• Exercise instructions: Reproduction without pictures: print every entry precisely as written.

Document layout detection data:
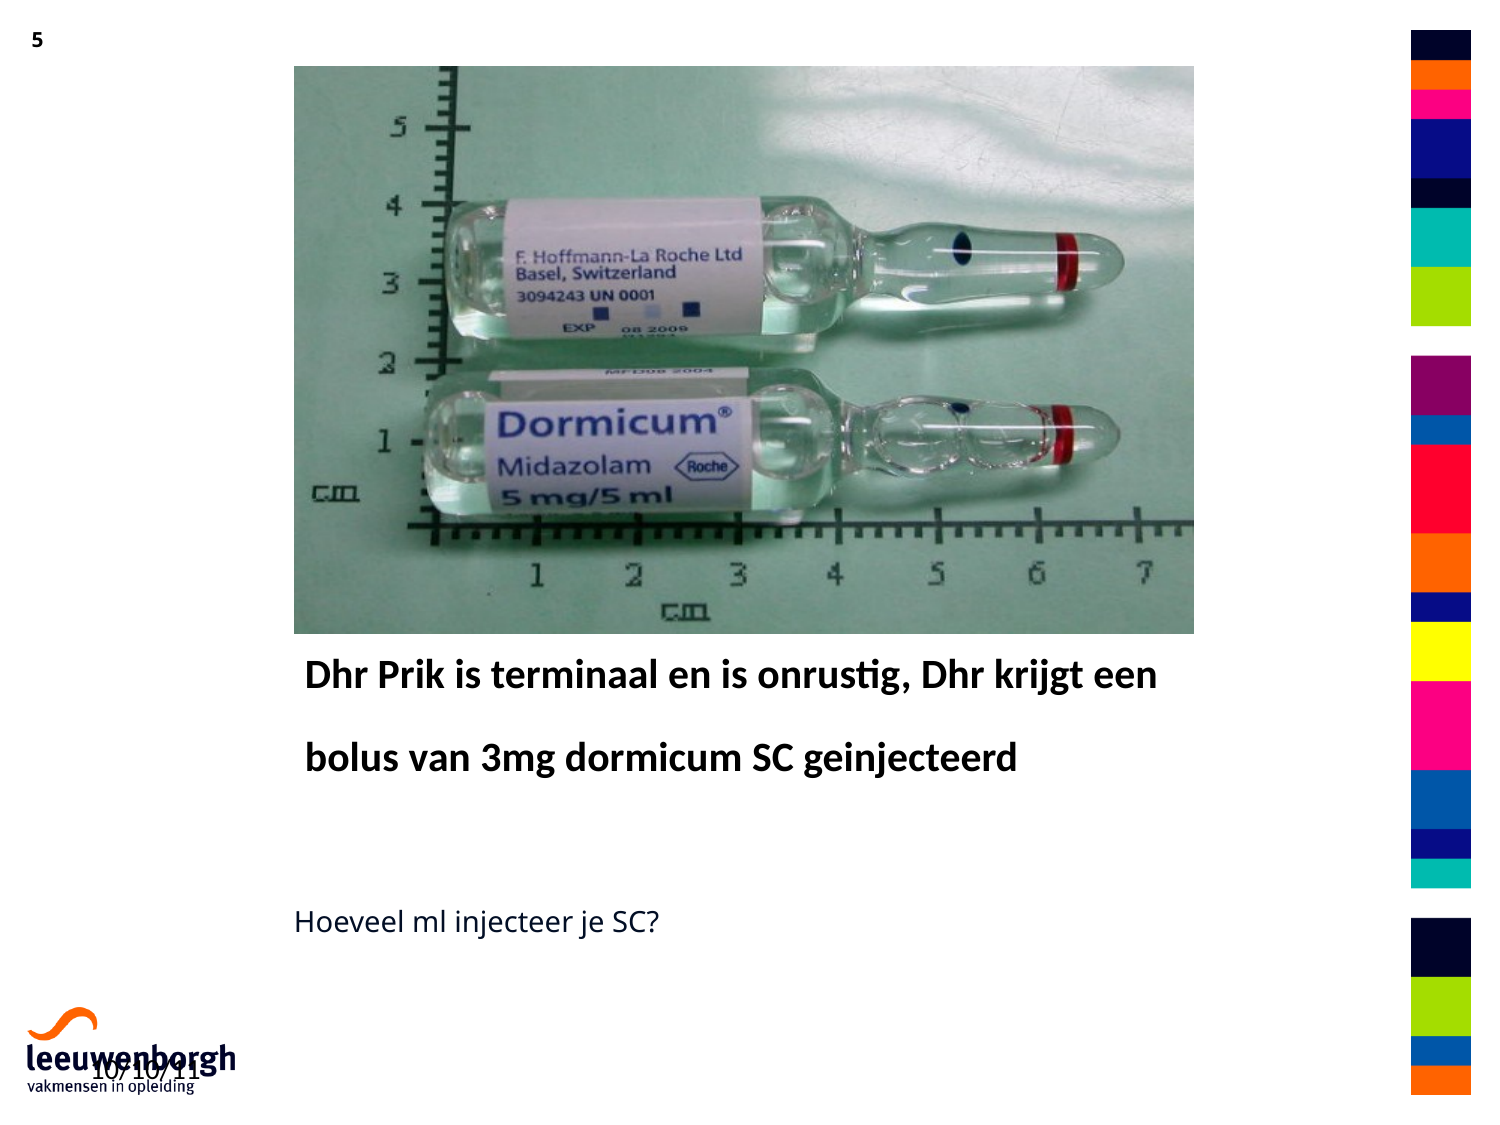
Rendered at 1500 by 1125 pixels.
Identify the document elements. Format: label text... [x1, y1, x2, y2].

picture [293, 66, 1195, 634]
title Dhr Prik is terminaal en is onrustig, Dhr krijgt een bolus van 3mg dormicum SC geinjecteerd [289, 694, 1191, 788]
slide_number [74, 1042, 425, 1103]
picture [1411, 30, 1471, 1095]
picture [27, 1007, 235, 1095]
list Hoeveel ml injecteer je SC? [293, 880, 1195, 1013]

• Answer area:
Rendered at 1500 by 1125 pixels.
Identify the document elements. Format: label text... [x1, y1, x2, y2].

picture [293, 66, 1195, 634]
title Dhr Prik is terminaal en is onrustig, Dhr krijgt een bolus van 3mg dormicum SC geinjecteerd [289, 694, 1191, 788]
slide_number [74, 1042, 425, 1103]
picture [1411, 30, 1471, 1095]
picture [27, 1007, 235, 1095]
list Hoeveel ml injecteer je SC? [293, 880, 1195, 1013]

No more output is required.